Cost allocation is used in all sorts of business and government enterprises to distribute the money the entity spends to those that “deserve it”. For some, this means that cost incurred by one department should be spread between other departments that benefited from the expense. For others, this means that cost must be distributed to all products. Every dollar spent needs to find its appropriate home for who or what is responsible for the money. But over the years, we’ve developed some dangerous myths on cost allocation.
Myth 1 – Allocating cost improves decision making. Certainly, the intent of cost allocation is to improve decision making. However, this depends on how the allocation is done. If cost is simply spread over departments or products without regard to cause and effect and/or the actual operating relationships, those making the decisions will be misled. In one company I worked for, we produced and sold millions of small, inexpensive parts as well as thousands of complete, expensive assemblies. Had we allocated cost based of volume as some advocate, the small parts would have been very unprofitable. Yet they contributed a healthy part of our bottom line. A decision based on inaccurate information would have been a disaster.
Myth 2 – All cost must be allocated. No. If a cost will not influence a decision, then why allocate it. For example take the company executives such as the CEO and CFO. At least for a multiproduct company, whether or not the company offers one particular product or not will not affect these costs – They will neither increase nor decrease. So why allocate these costs at all. A better approach would be to hold these separate as business sustaining costs. Then the portfolio of products and services needs to cover these costs and to provide the expected profit.
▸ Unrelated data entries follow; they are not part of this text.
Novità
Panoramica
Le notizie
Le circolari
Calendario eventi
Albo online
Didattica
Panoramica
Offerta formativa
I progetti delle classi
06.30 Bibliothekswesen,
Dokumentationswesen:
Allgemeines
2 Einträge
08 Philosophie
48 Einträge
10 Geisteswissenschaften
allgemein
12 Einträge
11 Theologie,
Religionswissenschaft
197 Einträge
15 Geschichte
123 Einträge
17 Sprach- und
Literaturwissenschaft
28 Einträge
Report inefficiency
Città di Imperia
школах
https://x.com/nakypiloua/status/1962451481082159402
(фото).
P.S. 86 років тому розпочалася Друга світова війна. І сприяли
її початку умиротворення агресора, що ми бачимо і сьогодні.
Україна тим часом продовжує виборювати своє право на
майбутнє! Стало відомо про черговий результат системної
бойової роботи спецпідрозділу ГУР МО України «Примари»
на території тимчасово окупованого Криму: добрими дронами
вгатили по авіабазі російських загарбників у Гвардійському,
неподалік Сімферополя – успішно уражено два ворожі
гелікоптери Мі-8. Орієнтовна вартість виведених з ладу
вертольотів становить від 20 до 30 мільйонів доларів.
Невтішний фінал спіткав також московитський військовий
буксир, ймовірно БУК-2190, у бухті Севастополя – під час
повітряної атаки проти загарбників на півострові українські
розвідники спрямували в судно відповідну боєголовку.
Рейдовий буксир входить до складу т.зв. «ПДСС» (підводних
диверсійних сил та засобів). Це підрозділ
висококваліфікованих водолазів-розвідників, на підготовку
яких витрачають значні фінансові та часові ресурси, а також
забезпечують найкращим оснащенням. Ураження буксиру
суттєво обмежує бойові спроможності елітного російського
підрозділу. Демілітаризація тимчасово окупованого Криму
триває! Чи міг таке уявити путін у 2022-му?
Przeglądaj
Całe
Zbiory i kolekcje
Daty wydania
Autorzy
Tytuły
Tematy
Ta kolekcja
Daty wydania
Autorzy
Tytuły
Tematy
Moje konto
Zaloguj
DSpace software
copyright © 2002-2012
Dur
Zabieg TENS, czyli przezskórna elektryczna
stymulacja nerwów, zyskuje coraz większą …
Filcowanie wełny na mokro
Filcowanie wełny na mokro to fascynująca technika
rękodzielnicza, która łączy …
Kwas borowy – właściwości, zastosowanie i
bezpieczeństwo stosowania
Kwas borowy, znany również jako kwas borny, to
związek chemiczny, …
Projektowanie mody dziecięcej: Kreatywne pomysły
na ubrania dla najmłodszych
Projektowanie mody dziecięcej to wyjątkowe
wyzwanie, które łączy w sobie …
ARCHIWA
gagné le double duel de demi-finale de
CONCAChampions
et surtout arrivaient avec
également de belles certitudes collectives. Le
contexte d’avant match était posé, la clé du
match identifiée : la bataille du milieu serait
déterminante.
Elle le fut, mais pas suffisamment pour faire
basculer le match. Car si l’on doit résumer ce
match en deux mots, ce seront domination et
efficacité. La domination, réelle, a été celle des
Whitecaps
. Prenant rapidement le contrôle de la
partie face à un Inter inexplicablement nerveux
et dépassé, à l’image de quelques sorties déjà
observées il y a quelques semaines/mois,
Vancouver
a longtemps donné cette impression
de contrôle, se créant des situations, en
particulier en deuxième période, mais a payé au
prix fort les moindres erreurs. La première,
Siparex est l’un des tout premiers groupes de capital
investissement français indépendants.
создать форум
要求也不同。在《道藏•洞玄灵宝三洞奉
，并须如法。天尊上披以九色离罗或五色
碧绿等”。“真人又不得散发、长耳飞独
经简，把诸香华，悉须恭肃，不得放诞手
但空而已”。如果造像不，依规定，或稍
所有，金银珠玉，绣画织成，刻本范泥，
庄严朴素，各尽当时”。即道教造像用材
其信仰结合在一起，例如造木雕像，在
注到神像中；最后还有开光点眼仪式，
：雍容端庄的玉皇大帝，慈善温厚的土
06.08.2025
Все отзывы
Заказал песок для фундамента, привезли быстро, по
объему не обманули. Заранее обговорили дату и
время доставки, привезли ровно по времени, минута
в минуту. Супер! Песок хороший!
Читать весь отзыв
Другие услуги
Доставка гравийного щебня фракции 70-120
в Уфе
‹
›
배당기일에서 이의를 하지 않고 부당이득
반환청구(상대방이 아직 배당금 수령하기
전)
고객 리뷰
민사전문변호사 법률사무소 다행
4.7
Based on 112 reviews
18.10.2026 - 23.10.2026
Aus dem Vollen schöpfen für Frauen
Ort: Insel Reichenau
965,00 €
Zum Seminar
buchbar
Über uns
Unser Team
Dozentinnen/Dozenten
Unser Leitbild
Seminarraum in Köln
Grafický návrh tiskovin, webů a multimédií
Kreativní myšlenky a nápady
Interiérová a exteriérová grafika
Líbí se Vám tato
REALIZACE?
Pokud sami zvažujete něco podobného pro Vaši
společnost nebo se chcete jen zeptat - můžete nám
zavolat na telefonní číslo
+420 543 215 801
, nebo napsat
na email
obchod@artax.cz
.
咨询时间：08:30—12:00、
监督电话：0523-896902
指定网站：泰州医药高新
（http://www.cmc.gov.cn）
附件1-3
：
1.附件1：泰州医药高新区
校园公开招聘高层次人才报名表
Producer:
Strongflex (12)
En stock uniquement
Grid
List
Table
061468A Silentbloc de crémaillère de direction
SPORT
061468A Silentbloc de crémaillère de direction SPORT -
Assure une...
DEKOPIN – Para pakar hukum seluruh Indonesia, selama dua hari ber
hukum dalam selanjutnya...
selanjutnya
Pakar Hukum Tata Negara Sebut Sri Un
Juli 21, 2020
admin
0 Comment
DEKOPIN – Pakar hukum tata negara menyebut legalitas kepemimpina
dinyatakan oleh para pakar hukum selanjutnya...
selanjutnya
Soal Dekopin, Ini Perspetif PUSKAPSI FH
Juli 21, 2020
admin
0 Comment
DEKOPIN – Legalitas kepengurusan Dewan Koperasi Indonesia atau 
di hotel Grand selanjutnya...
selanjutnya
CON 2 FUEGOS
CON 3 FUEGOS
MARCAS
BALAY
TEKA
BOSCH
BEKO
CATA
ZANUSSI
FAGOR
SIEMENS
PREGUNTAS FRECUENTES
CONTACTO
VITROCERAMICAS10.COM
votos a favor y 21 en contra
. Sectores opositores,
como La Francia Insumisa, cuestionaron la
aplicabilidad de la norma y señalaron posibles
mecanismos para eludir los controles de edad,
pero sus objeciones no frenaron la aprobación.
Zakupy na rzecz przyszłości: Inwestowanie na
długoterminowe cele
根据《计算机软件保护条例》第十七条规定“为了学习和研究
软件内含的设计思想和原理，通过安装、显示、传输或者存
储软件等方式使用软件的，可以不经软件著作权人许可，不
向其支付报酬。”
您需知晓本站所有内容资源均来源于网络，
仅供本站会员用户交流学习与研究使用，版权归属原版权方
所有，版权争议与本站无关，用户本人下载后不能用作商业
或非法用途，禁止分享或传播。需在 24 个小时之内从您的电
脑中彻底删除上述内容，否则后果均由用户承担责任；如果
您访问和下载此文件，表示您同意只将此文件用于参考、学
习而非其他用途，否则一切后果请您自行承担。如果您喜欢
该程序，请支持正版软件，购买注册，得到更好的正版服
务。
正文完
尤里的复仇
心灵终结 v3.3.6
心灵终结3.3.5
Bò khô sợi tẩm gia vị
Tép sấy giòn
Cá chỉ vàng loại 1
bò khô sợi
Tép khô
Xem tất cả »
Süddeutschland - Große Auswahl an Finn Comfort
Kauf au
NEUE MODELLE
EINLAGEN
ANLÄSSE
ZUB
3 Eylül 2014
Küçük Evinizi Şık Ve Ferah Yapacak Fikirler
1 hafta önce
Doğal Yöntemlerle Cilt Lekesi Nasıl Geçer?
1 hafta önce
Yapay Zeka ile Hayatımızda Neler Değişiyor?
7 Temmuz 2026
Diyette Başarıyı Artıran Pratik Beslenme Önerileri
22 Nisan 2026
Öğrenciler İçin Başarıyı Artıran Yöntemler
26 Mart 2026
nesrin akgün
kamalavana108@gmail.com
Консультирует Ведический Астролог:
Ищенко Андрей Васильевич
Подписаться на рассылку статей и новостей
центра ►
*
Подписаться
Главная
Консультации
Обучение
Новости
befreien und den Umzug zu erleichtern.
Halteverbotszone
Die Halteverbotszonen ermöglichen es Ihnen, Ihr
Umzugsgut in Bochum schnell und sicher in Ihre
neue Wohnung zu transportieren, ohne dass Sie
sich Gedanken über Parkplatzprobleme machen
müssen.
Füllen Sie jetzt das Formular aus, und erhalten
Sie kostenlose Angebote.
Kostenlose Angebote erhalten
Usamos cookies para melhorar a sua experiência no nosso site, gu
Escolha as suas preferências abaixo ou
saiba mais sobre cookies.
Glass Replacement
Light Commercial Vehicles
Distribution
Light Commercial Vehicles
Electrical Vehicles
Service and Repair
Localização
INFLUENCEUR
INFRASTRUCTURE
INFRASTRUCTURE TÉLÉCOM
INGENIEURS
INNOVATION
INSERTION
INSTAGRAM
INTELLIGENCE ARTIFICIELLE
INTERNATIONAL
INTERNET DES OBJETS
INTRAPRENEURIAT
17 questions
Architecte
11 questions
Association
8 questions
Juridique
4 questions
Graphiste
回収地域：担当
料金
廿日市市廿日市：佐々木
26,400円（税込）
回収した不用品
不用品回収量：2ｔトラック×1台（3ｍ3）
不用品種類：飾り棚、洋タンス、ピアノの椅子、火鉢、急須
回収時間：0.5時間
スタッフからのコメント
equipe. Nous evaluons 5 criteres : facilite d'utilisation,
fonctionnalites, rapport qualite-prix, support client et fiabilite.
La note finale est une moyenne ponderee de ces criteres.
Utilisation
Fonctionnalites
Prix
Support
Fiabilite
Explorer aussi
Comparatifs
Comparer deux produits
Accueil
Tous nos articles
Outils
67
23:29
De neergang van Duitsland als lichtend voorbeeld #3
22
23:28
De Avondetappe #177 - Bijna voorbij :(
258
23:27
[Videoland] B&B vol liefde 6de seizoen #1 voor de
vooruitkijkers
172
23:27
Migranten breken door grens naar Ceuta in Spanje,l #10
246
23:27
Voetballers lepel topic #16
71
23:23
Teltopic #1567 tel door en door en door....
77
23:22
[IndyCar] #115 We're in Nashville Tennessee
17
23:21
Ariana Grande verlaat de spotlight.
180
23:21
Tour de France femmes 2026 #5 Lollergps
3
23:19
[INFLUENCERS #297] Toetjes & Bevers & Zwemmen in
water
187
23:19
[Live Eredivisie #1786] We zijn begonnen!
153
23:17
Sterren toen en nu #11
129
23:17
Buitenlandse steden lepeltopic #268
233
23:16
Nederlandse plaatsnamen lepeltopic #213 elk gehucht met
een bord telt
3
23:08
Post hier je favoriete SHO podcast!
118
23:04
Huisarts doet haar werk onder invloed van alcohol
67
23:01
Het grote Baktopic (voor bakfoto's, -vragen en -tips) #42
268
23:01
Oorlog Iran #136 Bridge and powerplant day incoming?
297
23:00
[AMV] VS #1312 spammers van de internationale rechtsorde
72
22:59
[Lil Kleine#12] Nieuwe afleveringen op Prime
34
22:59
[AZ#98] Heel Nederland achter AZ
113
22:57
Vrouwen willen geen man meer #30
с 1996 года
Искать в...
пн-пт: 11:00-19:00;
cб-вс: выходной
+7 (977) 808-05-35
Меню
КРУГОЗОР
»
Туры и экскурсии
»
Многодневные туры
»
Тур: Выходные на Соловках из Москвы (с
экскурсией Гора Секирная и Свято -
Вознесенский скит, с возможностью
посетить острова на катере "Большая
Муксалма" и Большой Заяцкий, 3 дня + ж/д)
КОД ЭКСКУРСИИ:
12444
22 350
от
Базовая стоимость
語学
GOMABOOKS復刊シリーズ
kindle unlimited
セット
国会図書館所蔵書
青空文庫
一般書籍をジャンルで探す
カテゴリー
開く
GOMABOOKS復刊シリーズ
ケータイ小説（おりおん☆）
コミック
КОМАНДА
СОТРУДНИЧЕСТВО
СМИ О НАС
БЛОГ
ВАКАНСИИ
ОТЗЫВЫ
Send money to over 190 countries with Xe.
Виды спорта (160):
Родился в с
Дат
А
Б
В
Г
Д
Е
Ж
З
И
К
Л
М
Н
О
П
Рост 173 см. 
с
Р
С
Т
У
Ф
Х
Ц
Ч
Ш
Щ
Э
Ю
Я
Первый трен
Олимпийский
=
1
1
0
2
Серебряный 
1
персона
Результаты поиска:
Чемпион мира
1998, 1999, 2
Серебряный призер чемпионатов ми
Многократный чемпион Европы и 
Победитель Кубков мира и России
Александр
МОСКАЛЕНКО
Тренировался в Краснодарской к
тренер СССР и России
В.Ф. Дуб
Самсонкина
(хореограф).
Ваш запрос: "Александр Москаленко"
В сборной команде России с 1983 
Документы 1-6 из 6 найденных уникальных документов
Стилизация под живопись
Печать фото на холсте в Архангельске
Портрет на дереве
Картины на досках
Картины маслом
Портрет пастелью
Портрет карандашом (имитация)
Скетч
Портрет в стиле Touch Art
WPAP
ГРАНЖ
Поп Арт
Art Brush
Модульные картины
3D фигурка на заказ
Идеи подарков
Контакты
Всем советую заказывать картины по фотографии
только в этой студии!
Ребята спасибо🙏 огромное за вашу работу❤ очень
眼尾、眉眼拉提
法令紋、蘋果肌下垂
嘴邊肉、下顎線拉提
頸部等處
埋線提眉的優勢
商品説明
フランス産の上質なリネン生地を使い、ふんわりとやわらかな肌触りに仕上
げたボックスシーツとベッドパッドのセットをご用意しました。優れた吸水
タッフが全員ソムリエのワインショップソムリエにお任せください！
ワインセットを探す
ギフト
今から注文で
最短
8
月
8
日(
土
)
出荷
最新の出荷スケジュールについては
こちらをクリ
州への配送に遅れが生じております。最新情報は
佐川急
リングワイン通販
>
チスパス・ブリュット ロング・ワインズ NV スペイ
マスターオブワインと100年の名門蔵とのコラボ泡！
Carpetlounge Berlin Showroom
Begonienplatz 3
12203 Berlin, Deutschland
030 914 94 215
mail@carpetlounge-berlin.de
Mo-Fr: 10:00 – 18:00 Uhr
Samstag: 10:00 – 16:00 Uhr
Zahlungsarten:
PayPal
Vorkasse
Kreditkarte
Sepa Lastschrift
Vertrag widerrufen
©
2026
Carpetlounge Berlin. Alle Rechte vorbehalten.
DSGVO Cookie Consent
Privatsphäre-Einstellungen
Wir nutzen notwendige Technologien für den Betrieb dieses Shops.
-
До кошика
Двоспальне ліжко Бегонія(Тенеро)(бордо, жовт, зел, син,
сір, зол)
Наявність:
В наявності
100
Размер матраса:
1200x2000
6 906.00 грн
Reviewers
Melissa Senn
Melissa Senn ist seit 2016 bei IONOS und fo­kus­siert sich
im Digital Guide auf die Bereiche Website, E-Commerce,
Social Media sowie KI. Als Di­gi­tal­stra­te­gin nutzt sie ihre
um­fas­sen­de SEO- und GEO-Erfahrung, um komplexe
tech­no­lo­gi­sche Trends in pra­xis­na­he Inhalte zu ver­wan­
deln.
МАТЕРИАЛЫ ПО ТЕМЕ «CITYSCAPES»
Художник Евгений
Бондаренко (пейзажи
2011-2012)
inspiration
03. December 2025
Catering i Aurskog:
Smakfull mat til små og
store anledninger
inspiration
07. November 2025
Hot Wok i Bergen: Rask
Myth 3 – Idle capacity cost must be allocated to actual products and services. This practice may start the dangerous death spiral. This is when idle capacity cost is allocated to products. Then observing the higher product costs, the company raises prices to make their same percentage of profit. When asked to pay higher prices with no added value, customers take their orders to competitors. As order volume drops, there is more idle capacity causing even higher products costs. Then with higher costs, the company again raises prices. And so on until they company is bankrupt. Much better to identify idle capacity, hold this cost separate and deal with it. Idle capacity is not the responsibility of the product produced. Rather, management must take full responsibility to find new opportunities to sell or to dispose of this capacity.
These myths are dangerous to company health and profits. Let’s debunk these myths now so that all decisions can be better informed.